Bear in mind that if market perception of a stock's prospects undergo a serious change, the 'directional skew' (the positioning of a quote ahead of or behind the current market price) can switch - and in doing so, the quote may (quite fairly) shift to a bigger degree than the market price has. (ie, the market price of a stock that was growing but is now steadily falling, may have dropped say 10p. But if the spread bet quote was running 12p ahead of the market and is now say 6p below it, the quote may have moved against you significantly more than the market has swung).

If you accepted that 'buy' quote of 172p and staked £1 per point (ie, one quid gained for each penny of upward movement in the share price) and the market price advanced to say 183/185p by say Nov 7, and you decided this was running ahead of expectations, so felt inclined to cash in, and found they were then quoting it at 184/187p, you would 'sell' at £1 x 184p, banking a net gain of £12. Had the share price moved against you quite soon, to say 160/162p (and perhaps being now quoted 159/162) and you felt inclined to not stay onboard, you would be banking a loss of £13 if closing at that point.

Your total exposure at the time you opened that bet - i.e. the maximum you would lose if the share price crashed to zero - was £172. Assuming you don't make a habit of selecting stocks which plunge to zero, your actual losses, when they occur, should mostly be a lot smaller than the maximum (which is calculated as price(p) x stake(£) ) Note that a £1pp stake equates to holding a hundred shares. £10pp equates to a thousand shares.

The firm will set a limit in the value of bets you can open, in relation to your cash balance (or credit limit if using a credit account - which a beginner should not do) - but this does NOT limit your potential losses, which can be unlimited (that floor of zero is the ultimate risk on an up bet, but on a down bet there is no ceiling if the bet goes the wrong way) - unless you close it fast or employ a 'guaranteed stop loss'.
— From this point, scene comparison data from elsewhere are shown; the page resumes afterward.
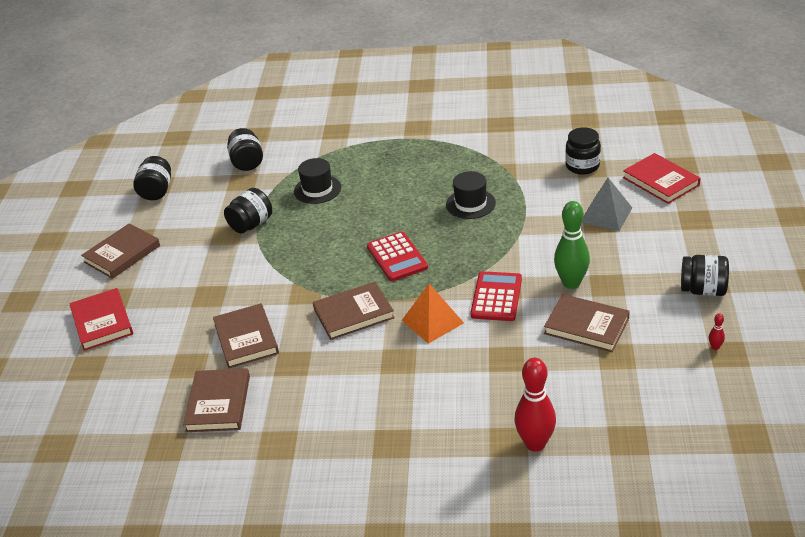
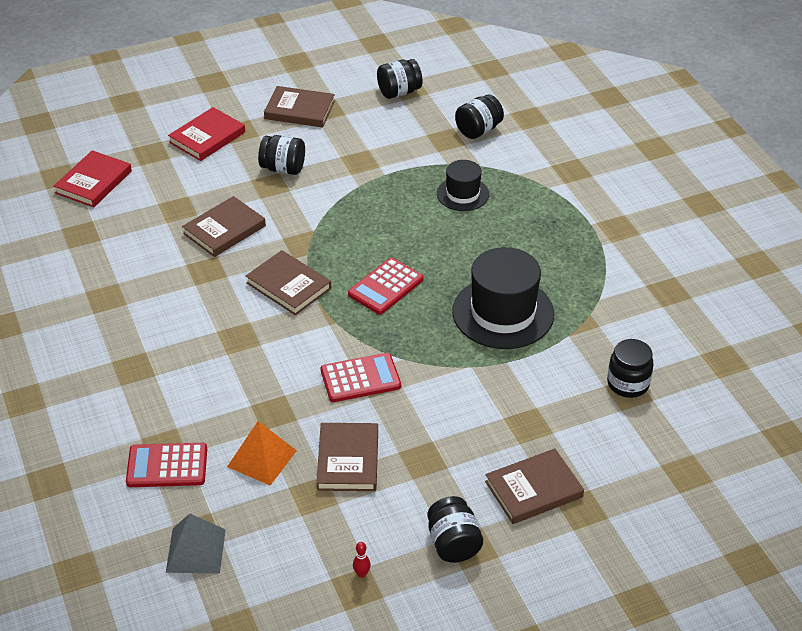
camera: 60 degrees right, 5 degrees up
brown book [183,368,250,432] -> brown book moved to [485,448,584,524]
black jar [224,188,272,234] -> black jar moved to [258,135,305,175]
orange pyramid [402,284,464,344] -> orange pyramid moved to [227,421,297,485]
black hat [446,171,496,219] -> black hat [452,247,554,349], size x1.77
red bowling pin [515,358,556,452] -> red calculator [126,443,207,487]
green bowling pin [554,201,590,289] -> none
grey pyramid [582,178,632,231] -> grey pyramid moved to [166,513,226,573]
red book [623,153,700,204] -> red book moved to [54,150,132,207]

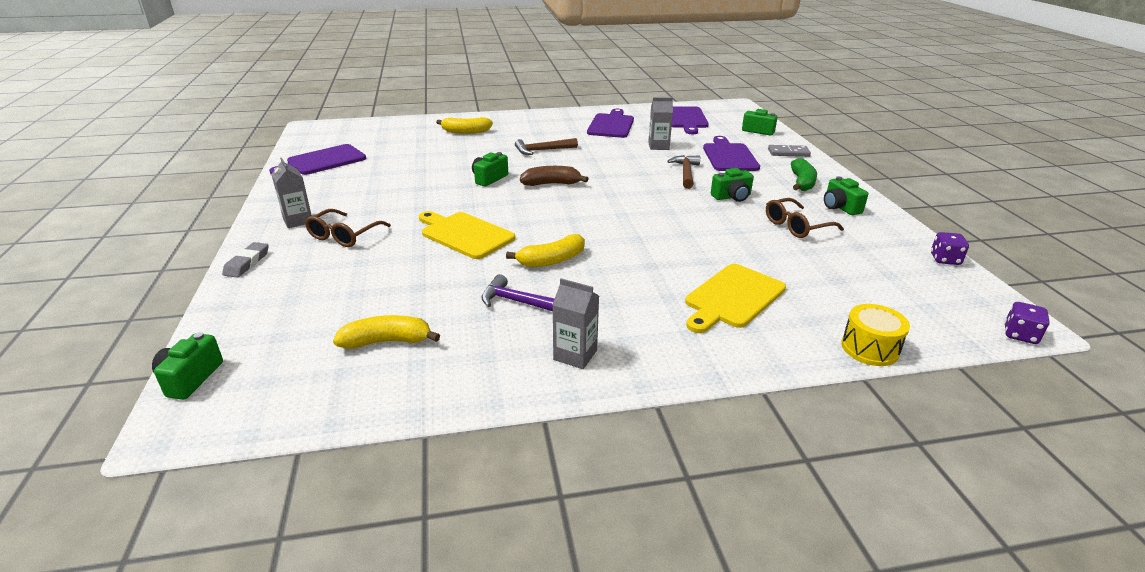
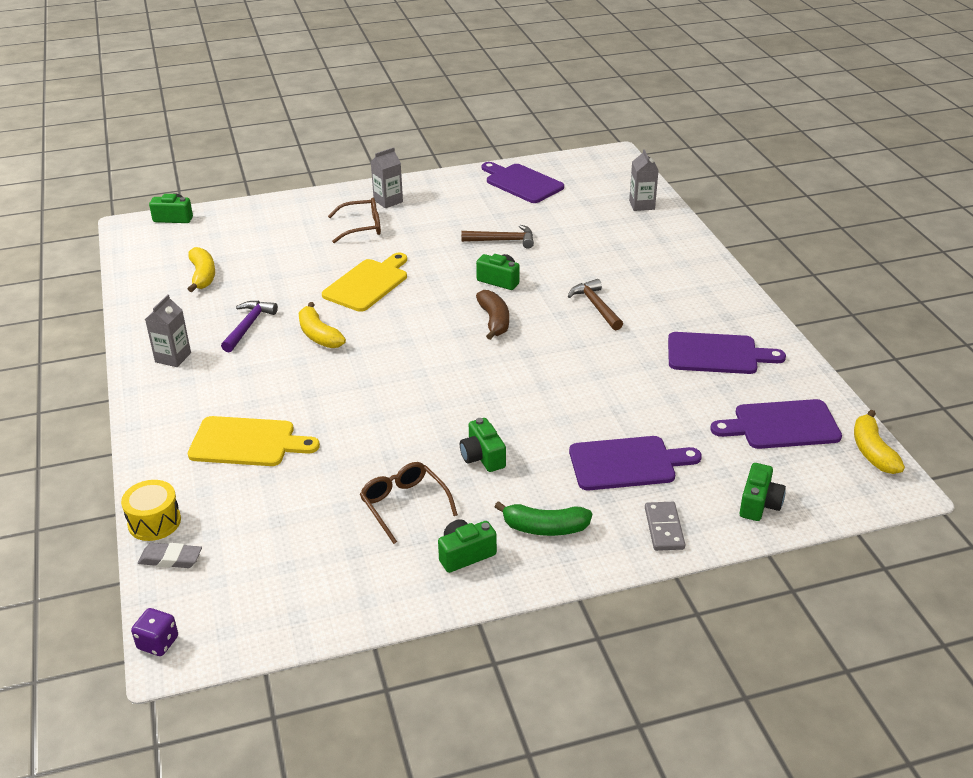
camera: 85 degrees right, 5 degrees up
grey eraser [222,242,269,277] -> grey eraser moved to [138,543,202,568]
brown glasses [305,209,391,247] -> brown glasses turned 150 degrees clockwise [328,198,381,243]
yellow banana [436,117,493,134] -> yellow banana moved to [854,410,905,474]
grey carton [648,98,673,150] -> grey carton moved to [629,149,659,211]
brown hammer [667,155,700,189] -> brown hammer moved to [461,225,534,248]
yellow cutting board [685,264,786,333] -> yellow cutting board turned 150 degrees clockwise [188,416,320,466]
purple dice [931,232,969,265] -> none

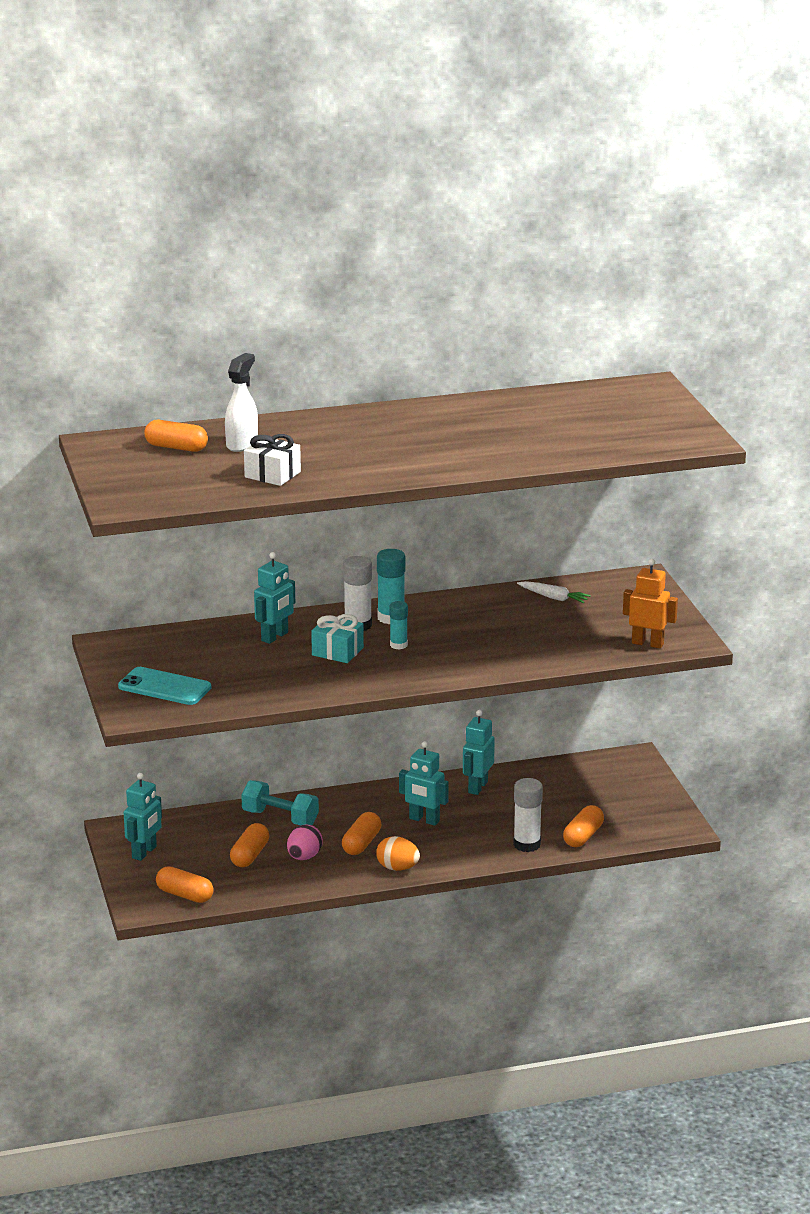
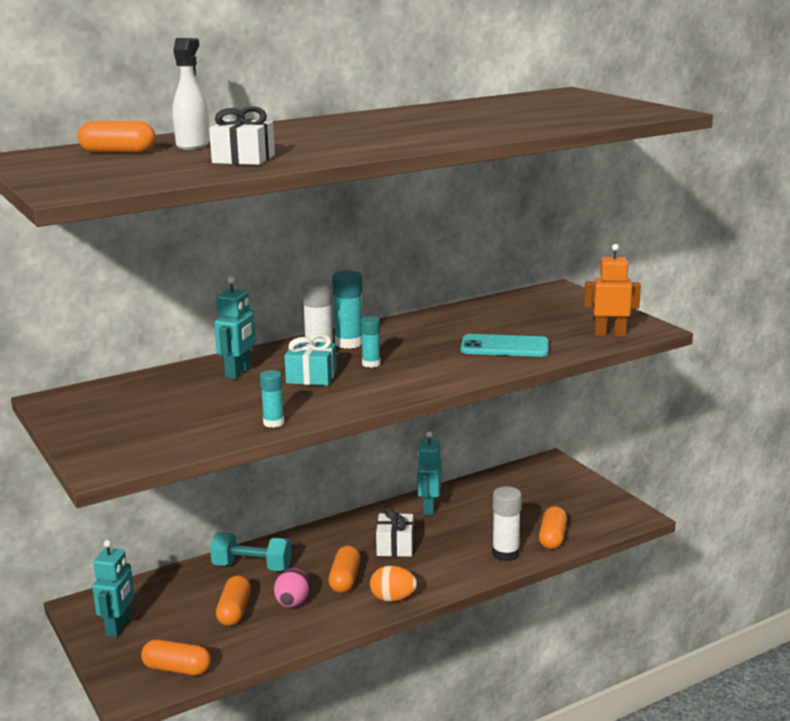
camera: 15 degrees left, 5 degrees down
turquoise phone [118,667,211,705] -> turquoise phone moved to [461,334,549,357]
turquoise robot [399,741,449,826] -> white gift [376,507,414,557]
white carrot [517,581,591,603] -> none
none -> turquoise glue stick [260,370,284,428]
A guaranteed stop loss (usually unavailable on smaller stocks) ensures that your loss is limited, even if the market or stock crashes beyond that level. But you pay additional spread for the privilege (effectively an insurance premium). A non-guaranteed stop loss costs nothing - and will appeal to someone who wants to ensure their bet gets closed if the price drifts too far the wrong way while they are at work or not watching - but it will be activated 'at or beyond' rather than 'at'. So if the share price (thanks to some overnight news) opens a long way from where it closed, the non-guaranteed stop loss will be activated at wherever the firm's quote now is.. having breached the agreed S/L level.. and that can be miles away. This triggering of non-guaranteed stops, where caused by some very temporary spike, is a major pain for spreadbetters who find themselves stopped out of a good position at a loss. Arranged stop losses are marketed as if they exist for the protection of the bettor - in reality the frequency with which they get triggered by spikes can make them a burden rather than a benefit. It takes quite a while to acquire a sense of whether stop losses are a help or a hindrance, and how close they should be set, and whether to pay for guaranteed ones. Much will depend on the style of the individual player and the kind of stocks they choose.

Personally I rarely employ guaranteed stop losses - but I fully understand their appeal, and they are sometimes very sensible. I do sometimes employ non-guaranteed ones - but the way I do so is too complicated to explain here!

P.S. One of the most beneficial aspects of spreadbetting for me is the ability to gradually reduce or increase the scale of a particular bet, without incurring the costs which this would entail if buying/selling shares for real. This is of major significance to me. (Though it won't be of immediate use to any newcomer who is already operating with a minimum stake).